Jepang terletak di sekitar daerah yang lempeng-lempeng benua dan samudera bertemu dan 70% permukaan Negara Sakura ini terdiri dari pegunungan yang tidak sedikit diantaranya adalah gunung berapi. Pergerakan lempeng bumi dan aktivitas gunung berapi menyebabkan tanah pulau-pulau di Jepang bergetar. Tercatat bahwa setiap tahunnya, di seluruh Jepang terjadi gempa bumi setidaknya sebanyak rata-rata 1500 kali.

Untungnya gempa yang seringkali terjadi tidak berkekuatan besar yang dapat sangat mengganggu aktivitas warga. Namun jika gempa tersebut terjadi di dekat perairan laut, ada kemungkinan akan diikuti dengan bencana tidak menyenangkan lainnya, yaitu tsunami. Telah tercatat beberapa kerusakan yang parah akibat getaran bumi (dan tsunami) yang besar dan destruktif di beberapa tahun sebelumnya. Insiden-insiden besar tersebut memberi pengaruh yang tidak kecil pada warga Jepang.

Pikiran-pikiran warga Jepang lebih ‘terbuka’ setelah gempa dan tsunami besar yang terjadi, diantaranya adalah persiapan pembangunan yang mantap yang dapat meminimalisir kerusakan yang akan terjadi jika terjadi getaran, lebih menghargai waktu bersama keluarga dan teman, teknologi-teknologi yang dikembangkan untuk mengenali tanda-tanda Jepang, dan lain-lain.

Sebagai negara dengan frekuensi terjadinya gempa yang besar, Jepang sangatlah membantu dalam bidang penelitian sebab dan prediksi terjadinya gempa. Pengembangan teknologi berupa pembangunan pencakar langit (skyscraper) juga dilakukan di Jepang, termasuk di area yang rawan terkena gempa.

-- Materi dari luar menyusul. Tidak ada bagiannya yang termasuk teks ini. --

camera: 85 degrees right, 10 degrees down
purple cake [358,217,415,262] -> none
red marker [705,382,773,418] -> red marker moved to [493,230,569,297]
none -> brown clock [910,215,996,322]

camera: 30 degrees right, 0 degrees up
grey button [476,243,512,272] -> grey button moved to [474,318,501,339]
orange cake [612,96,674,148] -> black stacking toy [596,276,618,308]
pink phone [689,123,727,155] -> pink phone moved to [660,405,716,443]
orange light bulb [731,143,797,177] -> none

Setiap rumah diharapkan memiliki persiapan menghadapi bencana tersebut misalnya dengan memastikan adanya lampu senter, pemadam api, dan persediaan makanan dan minuman yang cukup, serta menghindari meletakkan benda berat di posisi yang memudahkannya jatuh ketika terjadi gempa atau di dekat jalan keluar.

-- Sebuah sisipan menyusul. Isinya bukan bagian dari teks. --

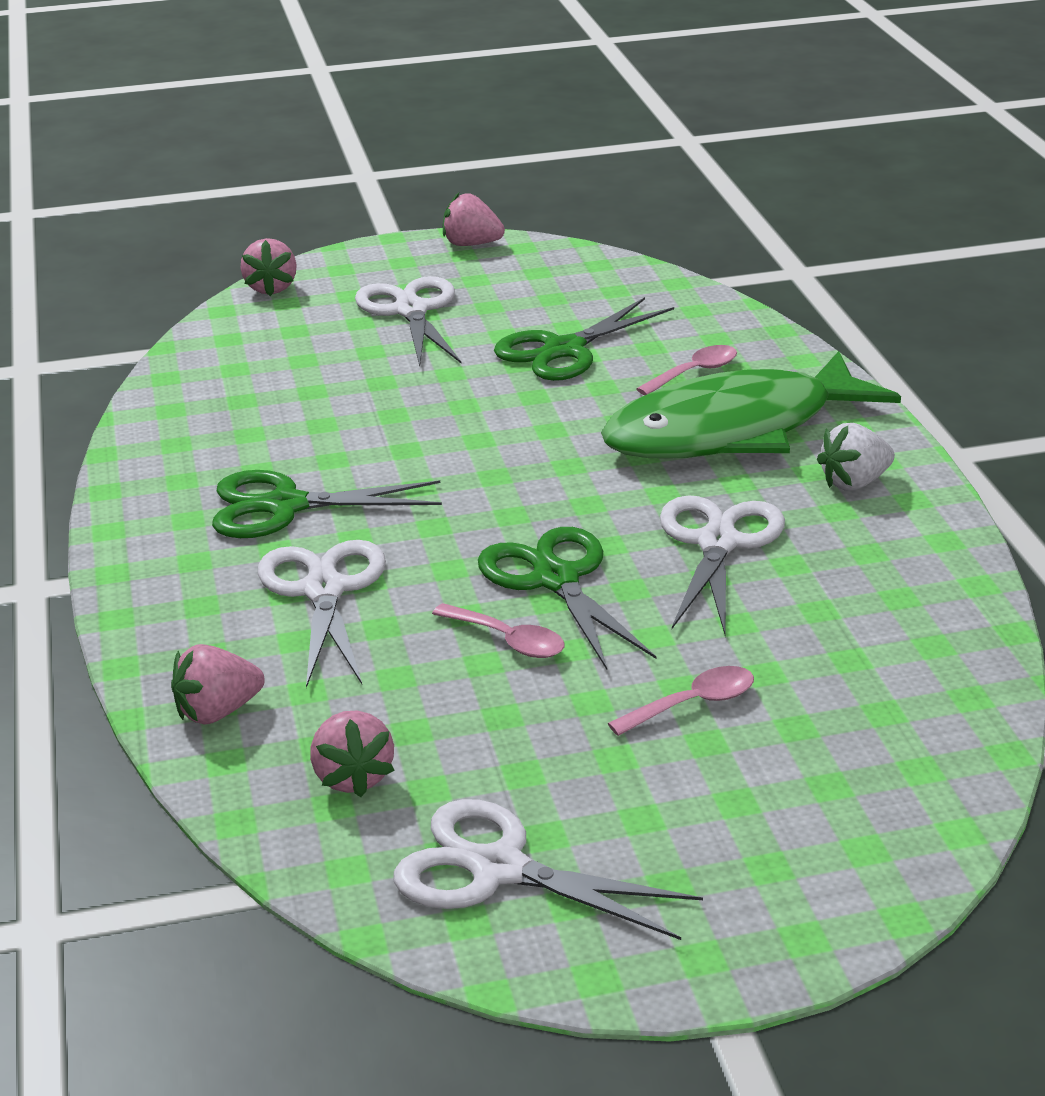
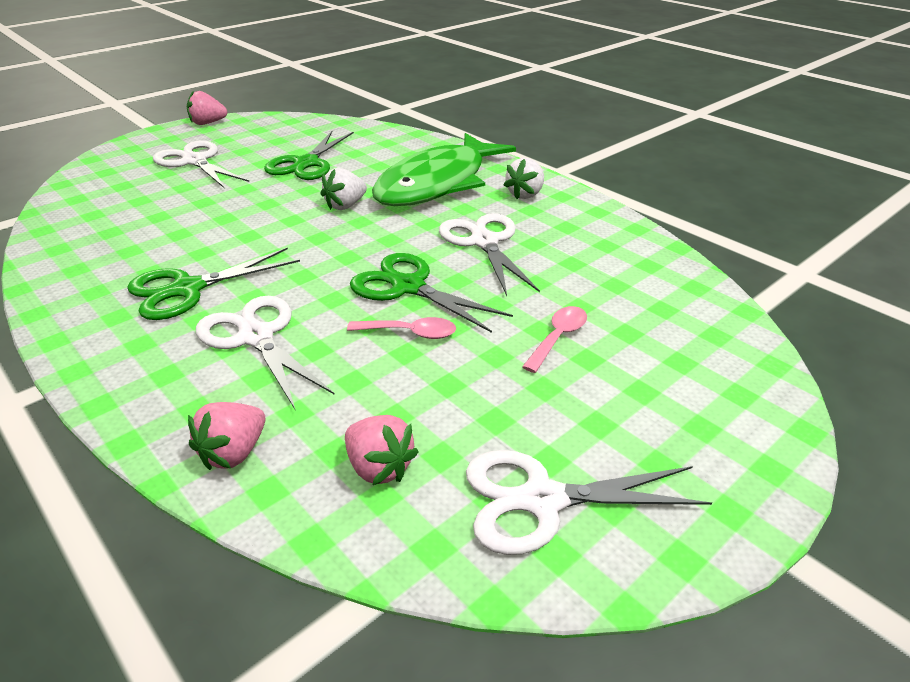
camera: 30 degrees left, 5 degrees up
pink strawberry [241,238,297,296] -> none
pink spoon [636,345,737,395] -> none
none -> white strawberry [320,168,367,210]

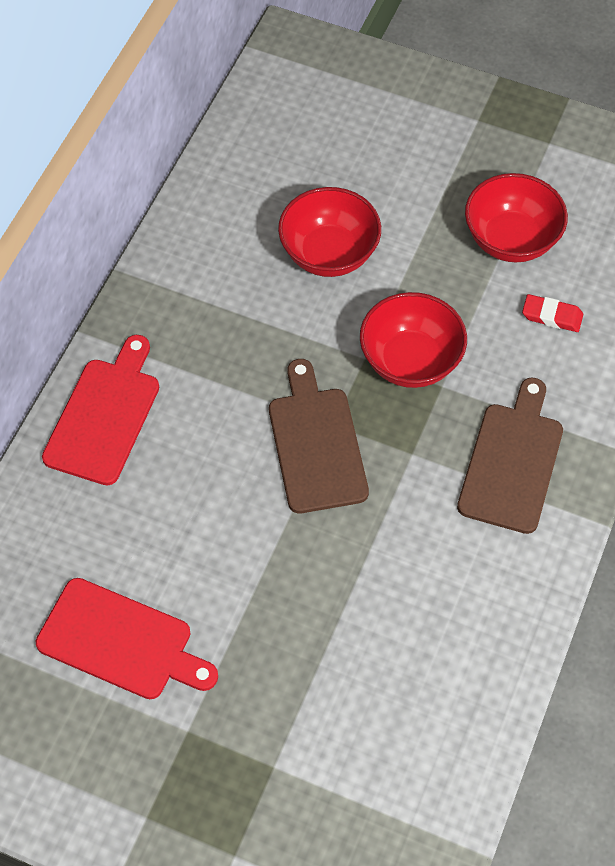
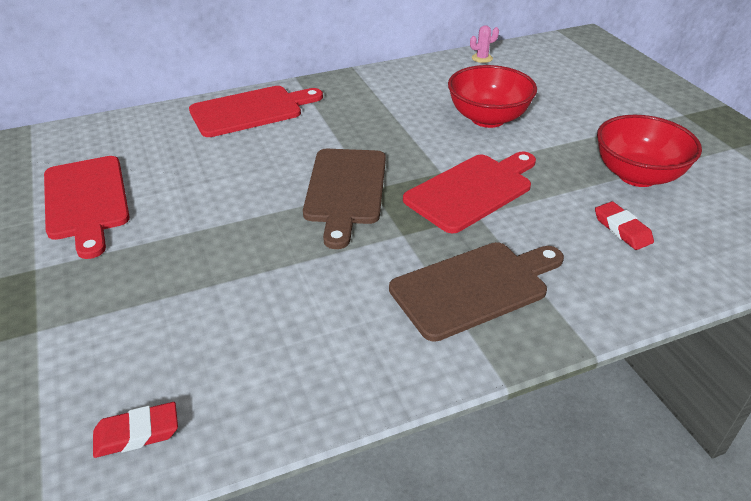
camera: 45 degrees right, 20 degrees down
brown cutting board [269,359,369,513] -> brown cutting board turned 150 degrees clockwise [303,149,386,249]
red bowl [360,292,467,388] -> red cutting board [403,152,536,233]
none -> red eraser [93,402,178,458]
none -> pink cactus [470,25,499,63]

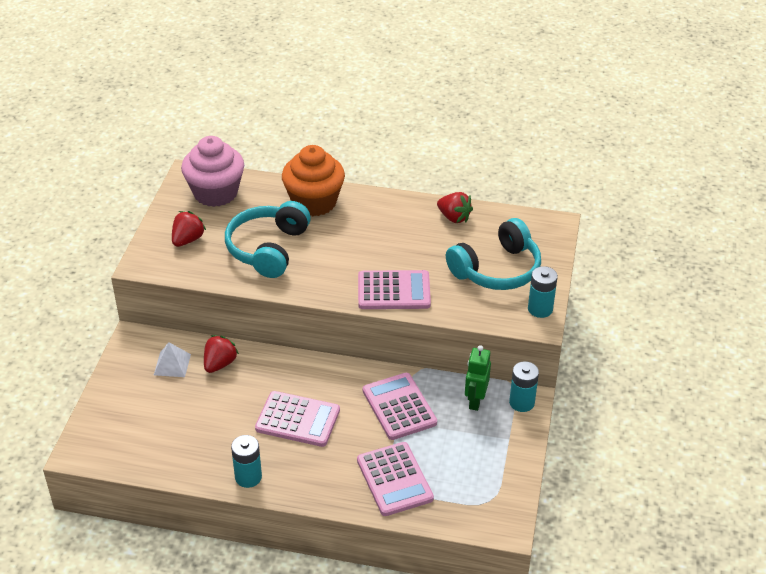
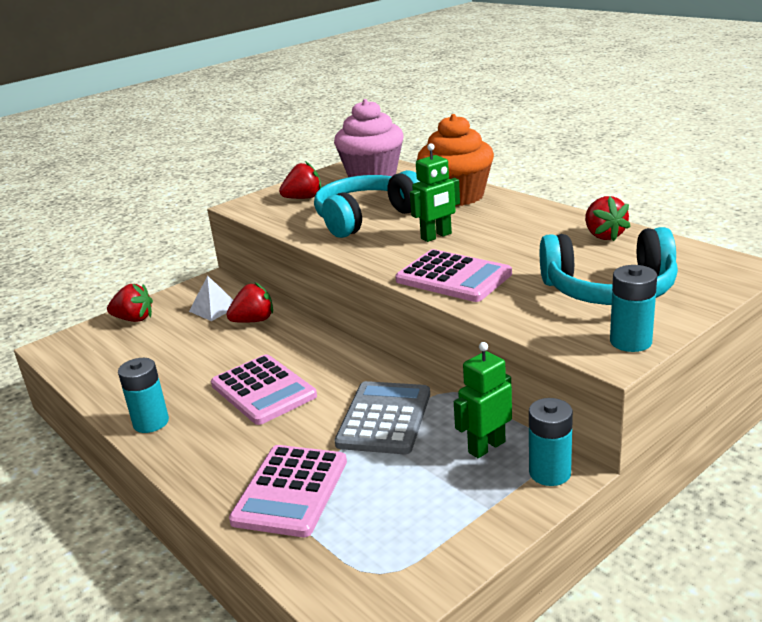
camera: 40 degrees right, 15 degrees down
pink calculator [363,373,437,440] -> grey calculator [335,381,430,454]
none -> red strawberry [107,284,153,322]
none -> green robot [410,143,460,242]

Jepang menggunakan pengukuran “shindo” untuk mengukur besar gempa. Berbeda dengan skala ritcher yang mengukur besar gempa yang dikeluarkan bumi, shindo mengukur melalui besar gempa yang dirasakan saat gempa. Skala shindo dimulai dari 1 dan nilai terbesar berskala 7 shindo. Gempa dikatakan masih ringan ketika besarnya berkisar antara 4 shindo ke bawah. Barang-barang mulai berjatuhan ketika gempa yang terjadi sebesar 5 shindo. 6 shindo dan 7 shindo menandakan gempa yang besar.

Kecintaan terhadap Jepang jangan membuat kita tutup mata akan bencana-bencana yang pernah terjadi. Alangkah baiknnya jika kita selalu siap siaga dan bertindak cepat dalam mengatasi kejadian-kejadian tidak menyenangkan seperti ini.